Türkiye ve Ermenistan ilişkileri gelişse de, Ermenilerin de Türklerin de hafızasından yaşananları silemezsiniz. İki taraf açısından da çok kötü şeyler yaşandı. Bu, işin psikolojik boyutu. İşin bir de siyasi boyutu var ki, bunun çözümü için iki şey gerekli. Ermeniler, 'Biz Türkiye'yi arkadan vurduk' demek zorundalar. Bunu diyemezler. Türkiye de, 'Sen beni arkadan vurdun. Ben de orayı temizledim. Ölenler de öldü' diyemez. Demeleri için asırlar geçmesi lazım. Ayrıca Ermeni meselesi bazı kesimler için bir geçim ve şöhret kaynağı. Diaspora çözüme karşı çıkacaktır çünkü diasporada bu işten para kazananlar var. Bizde de karşı çıkanlar olacaktır. Çünkü örtülü ödenekten, şuradan buradan, devletin bazı fonlarından bu iş için para alıp, hiçbir şeye yaramayan yayın yapan adamlar var.

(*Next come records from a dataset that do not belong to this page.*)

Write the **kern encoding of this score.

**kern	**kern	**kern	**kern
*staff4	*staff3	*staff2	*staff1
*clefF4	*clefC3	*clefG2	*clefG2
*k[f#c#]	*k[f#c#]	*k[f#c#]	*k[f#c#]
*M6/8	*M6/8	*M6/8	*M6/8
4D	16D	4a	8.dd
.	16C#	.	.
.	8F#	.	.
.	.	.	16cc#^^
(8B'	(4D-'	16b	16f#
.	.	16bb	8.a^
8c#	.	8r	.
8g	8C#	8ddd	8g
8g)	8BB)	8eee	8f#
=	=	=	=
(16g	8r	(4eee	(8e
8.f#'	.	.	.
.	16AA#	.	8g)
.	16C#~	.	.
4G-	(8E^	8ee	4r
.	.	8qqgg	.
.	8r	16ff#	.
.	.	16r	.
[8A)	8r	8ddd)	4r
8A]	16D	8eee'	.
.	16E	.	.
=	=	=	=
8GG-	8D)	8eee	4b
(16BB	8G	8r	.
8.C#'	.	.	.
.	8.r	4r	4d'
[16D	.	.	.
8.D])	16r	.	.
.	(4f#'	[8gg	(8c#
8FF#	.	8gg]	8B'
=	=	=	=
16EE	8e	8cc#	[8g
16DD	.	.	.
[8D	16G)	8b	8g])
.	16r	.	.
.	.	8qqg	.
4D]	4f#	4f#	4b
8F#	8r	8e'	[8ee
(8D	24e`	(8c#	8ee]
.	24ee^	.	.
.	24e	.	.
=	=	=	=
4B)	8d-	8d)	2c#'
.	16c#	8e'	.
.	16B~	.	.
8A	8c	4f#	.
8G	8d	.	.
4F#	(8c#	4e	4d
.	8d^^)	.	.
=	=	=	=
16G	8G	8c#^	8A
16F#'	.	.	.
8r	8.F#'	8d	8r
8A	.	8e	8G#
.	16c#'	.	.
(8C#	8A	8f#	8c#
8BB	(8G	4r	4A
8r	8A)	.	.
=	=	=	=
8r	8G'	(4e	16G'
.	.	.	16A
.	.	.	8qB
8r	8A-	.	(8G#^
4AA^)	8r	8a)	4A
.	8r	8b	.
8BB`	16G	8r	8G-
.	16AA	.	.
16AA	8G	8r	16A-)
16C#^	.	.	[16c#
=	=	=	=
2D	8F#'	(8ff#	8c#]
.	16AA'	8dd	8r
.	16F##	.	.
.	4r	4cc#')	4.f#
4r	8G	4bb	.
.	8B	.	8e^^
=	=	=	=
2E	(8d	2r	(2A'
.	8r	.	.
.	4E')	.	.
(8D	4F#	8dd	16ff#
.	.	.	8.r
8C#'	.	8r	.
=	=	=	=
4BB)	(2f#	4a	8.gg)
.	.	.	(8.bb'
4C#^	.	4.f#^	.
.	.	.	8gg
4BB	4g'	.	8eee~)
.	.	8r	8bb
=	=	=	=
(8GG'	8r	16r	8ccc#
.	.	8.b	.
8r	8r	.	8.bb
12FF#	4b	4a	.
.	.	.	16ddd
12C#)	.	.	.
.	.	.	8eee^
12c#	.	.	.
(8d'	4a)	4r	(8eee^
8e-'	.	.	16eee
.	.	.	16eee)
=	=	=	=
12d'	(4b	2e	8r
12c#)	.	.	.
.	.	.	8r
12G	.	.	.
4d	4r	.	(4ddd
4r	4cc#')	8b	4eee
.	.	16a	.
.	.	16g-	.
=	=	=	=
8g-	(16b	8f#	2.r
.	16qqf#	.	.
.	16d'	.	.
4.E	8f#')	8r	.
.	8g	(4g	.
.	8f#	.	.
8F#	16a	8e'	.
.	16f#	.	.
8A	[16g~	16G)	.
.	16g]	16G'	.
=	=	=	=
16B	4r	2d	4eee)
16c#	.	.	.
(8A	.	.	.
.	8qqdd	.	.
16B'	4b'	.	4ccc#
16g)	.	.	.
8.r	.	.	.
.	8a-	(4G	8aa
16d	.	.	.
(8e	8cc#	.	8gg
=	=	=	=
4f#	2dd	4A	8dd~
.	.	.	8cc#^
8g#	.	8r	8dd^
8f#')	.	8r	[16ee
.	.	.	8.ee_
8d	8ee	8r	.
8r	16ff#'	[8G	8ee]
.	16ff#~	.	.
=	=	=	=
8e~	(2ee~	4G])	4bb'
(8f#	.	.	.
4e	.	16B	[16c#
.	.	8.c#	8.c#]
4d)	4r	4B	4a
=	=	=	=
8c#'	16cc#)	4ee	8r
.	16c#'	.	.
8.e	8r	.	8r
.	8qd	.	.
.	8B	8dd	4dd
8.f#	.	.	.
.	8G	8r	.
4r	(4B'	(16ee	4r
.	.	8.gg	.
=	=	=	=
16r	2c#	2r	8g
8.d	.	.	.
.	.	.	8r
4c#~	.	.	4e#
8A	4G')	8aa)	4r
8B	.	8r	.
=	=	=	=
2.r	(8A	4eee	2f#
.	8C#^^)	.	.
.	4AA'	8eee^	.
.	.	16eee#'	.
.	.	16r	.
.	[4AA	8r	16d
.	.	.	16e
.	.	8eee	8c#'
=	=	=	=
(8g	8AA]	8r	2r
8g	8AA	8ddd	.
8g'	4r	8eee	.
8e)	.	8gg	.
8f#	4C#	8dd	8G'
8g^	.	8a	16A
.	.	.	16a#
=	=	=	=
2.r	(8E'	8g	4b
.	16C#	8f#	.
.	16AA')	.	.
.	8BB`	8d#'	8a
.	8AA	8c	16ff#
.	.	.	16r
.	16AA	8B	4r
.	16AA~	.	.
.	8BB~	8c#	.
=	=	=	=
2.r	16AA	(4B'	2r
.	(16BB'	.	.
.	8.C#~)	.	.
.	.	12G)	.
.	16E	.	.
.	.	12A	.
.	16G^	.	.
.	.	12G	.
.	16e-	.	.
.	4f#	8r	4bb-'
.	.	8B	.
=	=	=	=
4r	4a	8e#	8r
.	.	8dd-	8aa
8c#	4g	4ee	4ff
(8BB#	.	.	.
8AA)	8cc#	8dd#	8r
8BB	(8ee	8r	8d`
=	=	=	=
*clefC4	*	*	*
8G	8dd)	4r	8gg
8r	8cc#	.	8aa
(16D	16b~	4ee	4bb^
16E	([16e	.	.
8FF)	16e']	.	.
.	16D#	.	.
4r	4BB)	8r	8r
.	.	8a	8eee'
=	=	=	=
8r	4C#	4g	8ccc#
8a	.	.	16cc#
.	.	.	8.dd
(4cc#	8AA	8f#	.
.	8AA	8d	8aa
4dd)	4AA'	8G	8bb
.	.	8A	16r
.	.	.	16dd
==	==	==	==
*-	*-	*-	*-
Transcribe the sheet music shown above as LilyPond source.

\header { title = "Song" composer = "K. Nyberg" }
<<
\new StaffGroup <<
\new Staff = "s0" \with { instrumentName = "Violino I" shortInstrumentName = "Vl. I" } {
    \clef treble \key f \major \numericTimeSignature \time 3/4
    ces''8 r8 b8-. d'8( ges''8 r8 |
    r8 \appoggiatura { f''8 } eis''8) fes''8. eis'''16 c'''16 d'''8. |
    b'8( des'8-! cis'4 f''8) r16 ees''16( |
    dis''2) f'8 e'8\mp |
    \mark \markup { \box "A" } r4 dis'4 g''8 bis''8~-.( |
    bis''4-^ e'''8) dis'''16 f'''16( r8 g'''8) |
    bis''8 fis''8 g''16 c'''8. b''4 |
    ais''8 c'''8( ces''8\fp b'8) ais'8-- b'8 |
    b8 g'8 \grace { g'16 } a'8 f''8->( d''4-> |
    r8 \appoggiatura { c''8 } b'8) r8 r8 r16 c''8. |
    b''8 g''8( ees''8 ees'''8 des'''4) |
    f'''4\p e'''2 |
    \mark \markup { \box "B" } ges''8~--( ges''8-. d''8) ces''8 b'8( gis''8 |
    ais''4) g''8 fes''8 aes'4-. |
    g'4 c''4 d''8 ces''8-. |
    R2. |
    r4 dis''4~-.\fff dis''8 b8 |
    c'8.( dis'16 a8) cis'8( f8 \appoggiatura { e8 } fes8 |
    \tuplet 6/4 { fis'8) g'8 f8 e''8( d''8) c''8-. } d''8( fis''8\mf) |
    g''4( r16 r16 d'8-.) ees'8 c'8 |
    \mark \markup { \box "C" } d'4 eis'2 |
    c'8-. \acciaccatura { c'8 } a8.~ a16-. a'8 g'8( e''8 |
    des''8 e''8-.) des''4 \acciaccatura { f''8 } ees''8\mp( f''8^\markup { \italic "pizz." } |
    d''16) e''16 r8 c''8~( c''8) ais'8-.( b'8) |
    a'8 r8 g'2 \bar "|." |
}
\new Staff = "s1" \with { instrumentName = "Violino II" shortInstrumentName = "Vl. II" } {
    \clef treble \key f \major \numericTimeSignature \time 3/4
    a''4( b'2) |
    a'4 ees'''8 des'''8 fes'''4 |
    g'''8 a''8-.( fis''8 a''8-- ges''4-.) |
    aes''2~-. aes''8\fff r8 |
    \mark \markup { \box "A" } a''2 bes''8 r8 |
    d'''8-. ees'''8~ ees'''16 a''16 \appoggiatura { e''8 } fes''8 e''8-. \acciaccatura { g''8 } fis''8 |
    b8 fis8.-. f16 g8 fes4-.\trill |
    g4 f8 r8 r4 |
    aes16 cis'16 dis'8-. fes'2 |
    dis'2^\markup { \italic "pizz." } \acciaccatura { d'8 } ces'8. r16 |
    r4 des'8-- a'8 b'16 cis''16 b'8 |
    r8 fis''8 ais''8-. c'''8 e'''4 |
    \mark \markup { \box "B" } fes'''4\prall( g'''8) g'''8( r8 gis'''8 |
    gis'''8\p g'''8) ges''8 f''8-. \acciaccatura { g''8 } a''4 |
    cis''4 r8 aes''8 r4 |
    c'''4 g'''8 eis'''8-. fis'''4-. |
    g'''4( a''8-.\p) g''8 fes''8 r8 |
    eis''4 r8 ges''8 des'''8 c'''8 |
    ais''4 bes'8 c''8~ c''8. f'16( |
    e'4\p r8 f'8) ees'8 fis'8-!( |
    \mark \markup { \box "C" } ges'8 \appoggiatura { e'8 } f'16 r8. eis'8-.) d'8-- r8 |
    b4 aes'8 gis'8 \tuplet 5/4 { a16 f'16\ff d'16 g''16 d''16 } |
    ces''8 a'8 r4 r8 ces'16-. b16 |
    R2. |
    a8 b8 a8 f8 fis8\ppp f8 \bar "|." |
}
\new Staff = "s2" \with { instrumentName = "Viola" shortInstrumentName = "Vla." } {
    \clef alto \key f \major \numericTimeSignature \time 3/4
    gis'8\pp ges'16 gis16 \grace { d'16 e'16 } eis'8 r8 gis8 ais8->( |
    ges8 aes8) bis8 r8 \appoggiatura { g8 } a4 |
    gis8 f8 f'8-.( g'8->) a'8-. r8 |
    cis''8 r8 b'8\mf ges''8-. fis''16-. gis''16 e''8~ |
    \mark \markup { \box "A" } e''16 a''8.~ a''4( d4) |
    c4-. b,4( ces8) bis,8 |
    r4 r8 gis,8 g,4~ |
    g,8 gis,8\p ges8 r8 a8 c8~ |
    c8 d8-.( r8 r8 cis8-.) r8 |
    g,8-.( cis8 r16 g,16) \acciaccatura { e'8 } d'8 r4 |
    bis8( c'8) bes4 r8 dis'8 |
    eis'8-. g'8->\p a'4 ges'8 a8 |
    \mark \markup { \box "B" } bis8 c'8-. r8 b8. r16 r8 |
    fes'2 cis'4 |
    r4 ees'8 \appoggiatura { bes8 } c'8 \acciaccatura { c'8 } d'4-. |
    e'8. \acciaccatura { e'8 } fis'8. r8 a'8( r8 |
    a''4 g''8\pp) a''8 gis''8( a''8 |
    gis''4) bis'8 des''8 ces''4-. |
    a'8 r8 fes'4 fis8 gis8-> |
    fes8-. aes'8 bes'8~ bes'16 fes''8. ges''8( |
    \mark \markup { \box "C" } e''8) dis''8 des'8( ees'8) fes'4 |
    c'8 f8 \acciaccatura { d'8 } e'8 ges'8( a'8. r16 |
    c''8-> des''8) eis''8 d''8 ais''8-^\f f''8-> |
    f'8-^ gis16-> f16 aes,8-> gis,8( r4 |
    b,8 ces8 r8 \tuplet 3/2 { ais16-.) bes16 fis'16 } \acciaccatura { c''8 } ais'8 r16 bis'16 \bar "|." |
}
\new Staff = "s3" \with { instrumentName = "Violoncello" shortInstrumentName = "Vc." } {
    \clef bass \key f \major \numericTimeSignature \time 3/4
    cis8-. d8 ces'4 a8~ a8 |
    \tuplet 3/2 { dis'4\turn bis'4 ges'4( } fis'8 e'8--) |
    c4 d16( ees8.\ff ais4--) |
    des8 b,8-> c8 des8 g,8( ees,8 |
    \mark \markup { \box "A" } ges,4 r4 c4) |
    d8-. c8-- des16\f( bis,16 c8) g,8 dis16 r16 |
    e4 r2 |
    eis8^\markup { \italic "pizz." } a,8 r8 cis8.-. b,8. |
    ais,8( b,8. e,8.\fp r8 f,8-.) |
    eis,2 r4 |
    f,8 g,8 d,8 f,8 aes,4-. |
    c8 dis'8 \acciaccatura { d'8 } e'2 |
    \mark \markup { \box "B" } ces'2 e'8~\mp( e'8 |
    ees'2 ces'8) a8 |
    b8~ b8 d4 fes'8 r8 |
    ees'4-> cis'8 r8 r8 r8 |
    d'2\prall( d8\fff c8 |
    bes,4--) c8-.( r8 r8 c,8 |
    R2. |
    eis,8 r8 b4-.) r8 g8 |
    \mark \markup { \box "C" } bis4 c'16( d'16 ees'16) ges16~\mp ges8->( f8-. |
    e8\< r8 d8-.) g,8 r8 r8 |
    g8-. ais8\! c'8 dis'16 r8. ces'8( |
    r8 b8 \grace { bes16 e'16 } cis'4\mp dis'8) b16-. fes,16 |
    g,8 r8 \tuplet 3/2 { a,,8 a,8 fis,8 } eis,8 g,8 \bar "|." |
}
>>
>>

NOT: Taner Akçam röportajında bazı hata ve eksikler vardı. Falih Rıfkı Atay'ın Atatürk'e ait anısı Dünya gazetesinde 17 Aralık 1967'de yayımlandı. Radikal Türk kanat, İttihat Terakki'de yönetimi 1913'te ele geçirdi. Röportajdaki polis müdürünün ifadesi Morgenthau'nun günlüğünde yer aldı.